I purposely wrote the above code to receive an error. The mistake I made is that I stated the return type of function myFunction() as const int * but when I called myFunction() in main(), the pointer variable q was not declared const. The return type of myFunction() must match exactly to the type of variable which is going to receive its return value (am I correct here? This is what I have understood).

So, I fixed the error by correcting line 11 as const int * q = myFunction();. Now the type of the (pointer)variable q, which is const int *, matched exactly to the return type of myFunction() and the code compiled without error, producing output as *q=5 (is my understanding up to this point correct?).

Then, I wrote the following code:

#include <iostream>
using namespace std;

const int * const myFunction()
{
    int * p = new int(5);
    cout << "p: " << p;
    return p;
}
 
int main()
{
    int a;
    const int * q = myFunction();
    cout << "\nq=" << q;
    cout << "\n*q=" << *q;
    delete q;
    q = &a;
    cout << "\nq: " << q;
    cout << endl;
    return 0;
}

I was expecting an error here, too.

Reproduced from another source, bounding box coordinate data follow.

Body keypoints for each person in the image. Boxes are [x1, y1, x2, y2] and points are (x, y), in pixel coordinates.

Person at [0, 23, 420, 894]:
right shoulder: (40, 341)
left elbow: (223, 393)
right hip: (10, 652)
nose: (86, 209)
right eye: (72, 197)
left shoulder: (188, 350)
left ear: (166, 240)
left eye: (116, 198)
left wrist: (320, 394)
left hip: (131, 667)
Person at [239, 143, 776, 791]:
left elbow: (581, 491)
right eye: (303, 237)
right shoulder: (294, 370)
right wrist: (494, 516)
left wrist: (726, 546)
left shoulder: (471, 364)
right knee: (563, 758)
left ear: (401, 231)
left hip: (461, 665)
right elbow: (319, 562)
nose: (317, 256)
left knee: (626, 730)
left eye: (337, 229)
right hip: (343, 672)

Because now the return type of myFunction() is const int * const but the (pointer)variable q had type const int *. q was not declared as a constant pointer. But the program compiled and I got output as follows:

p: 0x36cb8
q=0x36cb8
*q=5
q: 0x61ff08

I am confused why the second code compiles and runs. What I thought is whoever is going to receive the return value from myFunction() should always take care of it (i.e. it cannot be allowed to take a different memory address), but the pointer variable q took a different memory location.

Answer 1

The return type of myFunction must match exactly to the type of variable which is going the receive it's return value. (Am I correct here? This is what I have understood.)

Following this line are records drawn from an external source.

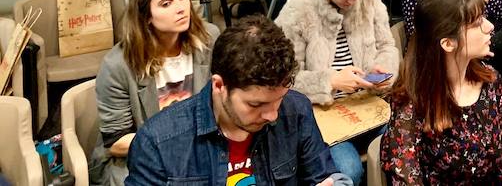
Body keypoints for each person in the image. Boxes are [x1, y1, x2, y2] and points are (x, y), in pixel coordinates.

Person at [126, 15, 350, 186]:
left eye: (279, 99)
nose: (272, 115)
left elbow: (324, 176)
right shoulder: (157, 142)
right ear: (219, 86)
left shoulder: (296, 110)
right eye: (255, 104)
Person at [275, 0, 399, 185]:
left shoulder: (369, 2)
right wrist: (329, 81)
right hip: (322, 114)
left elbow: (388, 46)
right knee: (348, 170)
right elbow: (283, 79)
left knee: (404, 148)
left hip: (367, 105)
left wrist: (383, 70)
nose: (352, 1)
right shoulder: (298, 10)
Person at [380, 0, 502, 184]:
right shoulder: (412, 100)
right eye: (477, 23)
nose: (490, 26)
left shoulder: (491, 82)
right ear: (448, 43)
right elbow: (406, 177)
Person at [95, 0, 219, 186]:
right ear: (146, 17)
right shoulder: (117, 65)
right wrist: (175, 143)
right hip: (144, 157)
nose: (180, 8)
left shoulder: (209, 40)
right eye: (166, 3)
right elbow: (115, 142)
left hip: (201, 149)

No, the return type must not match exactly to the type of the variable. But it must be possible to implicitly convert the return type to the type of the variable. For example something like this will compile:

int someInt = getMeAFloat();

If getMeAFloat returns a float, this will compile because a float can be implicitly converted to an int. (Note that this gives you a warning and is bad because you lose the extra information of the float, but I am just trying to bring my point across)

Your first example does not compile because normally a const int* can not be converted to a int*.

As pointed out by user4581301 the second const in your second example does not matter, because only the value of the pointer, which is returned, gets assigned to the pointer in the main function. The second const makes the pointer itself constant, which has no effect on the value. That means that const int * const myFunction() is equal to const int * myFunction()